Retomando a noção de gênero aplicada à mulher, a palestrante asseverou que, segundo a historiadora norte-americana Joan Wallach Scott (1941), “a noção de gênero designa relações sociais entre os sexos, rejeitando explicações biológicas e indicando a criação histórico-cultural das ideias sobre os papéis próprios de homens e mulheres”. E sustentou que a discriminação é uma diferenciação injusta ou ilegítima, irracional.

 

Valendo-se do arcabouço teórico do filósofo político Norberto Bobbio (1909-2004), explicou que, no caso da mulher, “sobrepôs-se uma diferença social sobre uma diferença biológica, de uma forma tão intensa que passou a ser difícil perceber a separação”. Ainda de acordo com o mesmo teórico, a percepção da desigualdade social é essencial para que essa desigualdade seja considerada eliminável.
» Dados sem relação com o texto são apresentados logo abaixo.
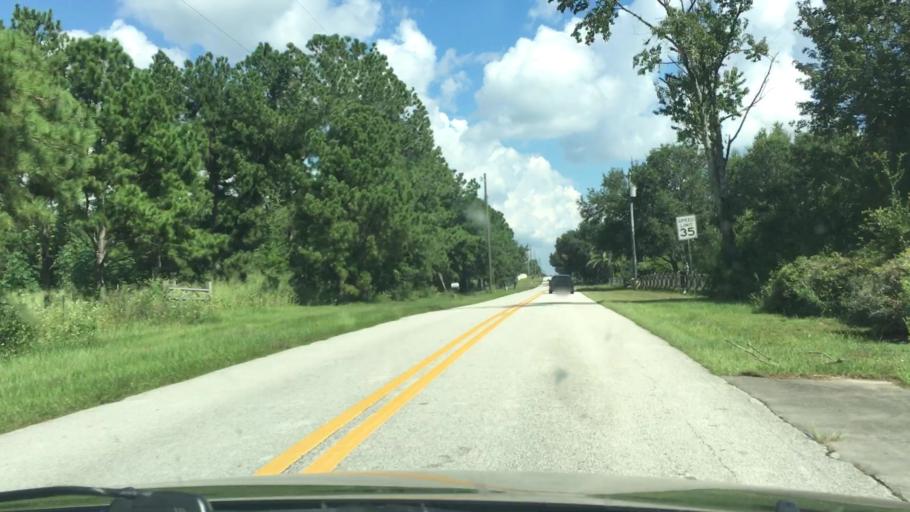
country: US
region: Florida
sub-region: Lake County
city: Montverde
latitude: 28.5972
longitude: -81.6902
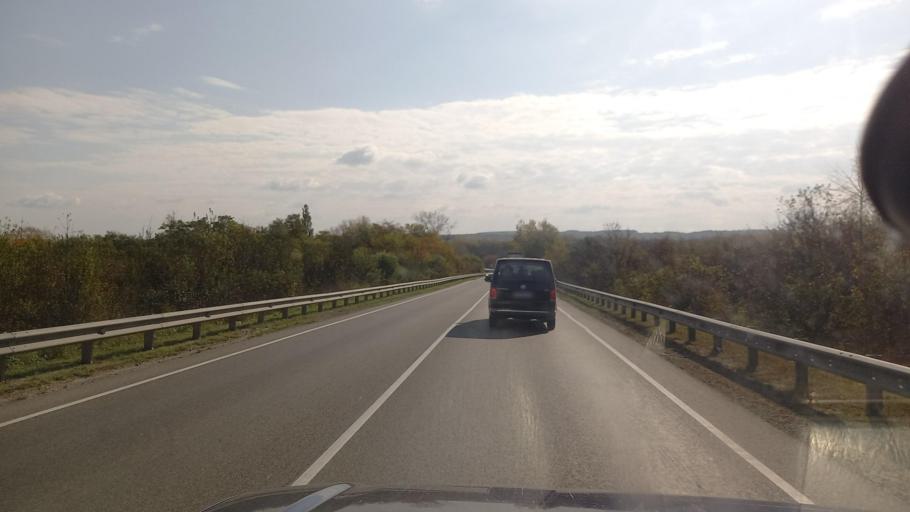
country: RU
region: Krasnodarskiy
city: Abinsk
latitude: 44.8465
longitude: 38.1491
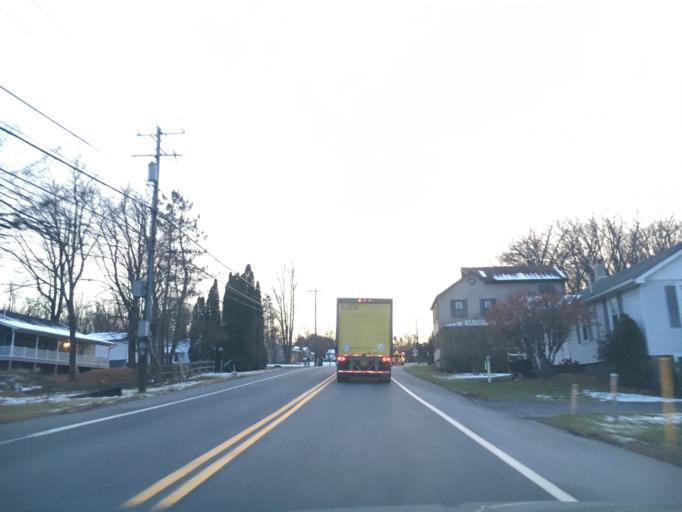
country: US
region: Pennsylvania
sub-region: Northampton County
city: Wind Gap
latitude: 40.8111
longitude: -75.3354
E tendo em vista que as mulheres perfazem mais da metade da humanidade, “talvez a única revolução verdadeira do século seja a dos direitos da mulher”.

 

Participaram do debate a desembargadora Angélica de Maria Mello de Almeida, coordenadora da Coordenadoria Estadual da Mulher em Situação de Violência Doméstica e Familiar do TJSP (Comesp) e as coordenadoras do Núcleo, juízas Teresa Cristina Cabral Santana Rodrigues dos Santos e Maria Domitila Prado Manssur Domingos, além dos demais integrantes do núcleo.

 

Núcleo

 

Os debates do Núcleo de Estudos em Direito da Mulher em Situação de Violência de Gênero, Doméstica e Familiar foram iniciados em outubro de 2014, com palestra da ministra do Supremo Tribunal Federal (STF) Cármen Lúcia Antunes Rocha e da conselheira do CNJ e desembargadora do Tribunal de Justiça do Distrito Federal e Territórios Ana Maria Duarte Amarante Brito. Foram discutidos também os temas “Transformação da sociedade e suas implicações na esfera jurídica”; “Efetivação da Lei Maria da Penha nos tribunais estaduais”; “Vulnerabilidades, Direito e gênero”; “Fragilidade cultural da mulher e criação de mecanismos de autoproteção”; e “Feminicídio”.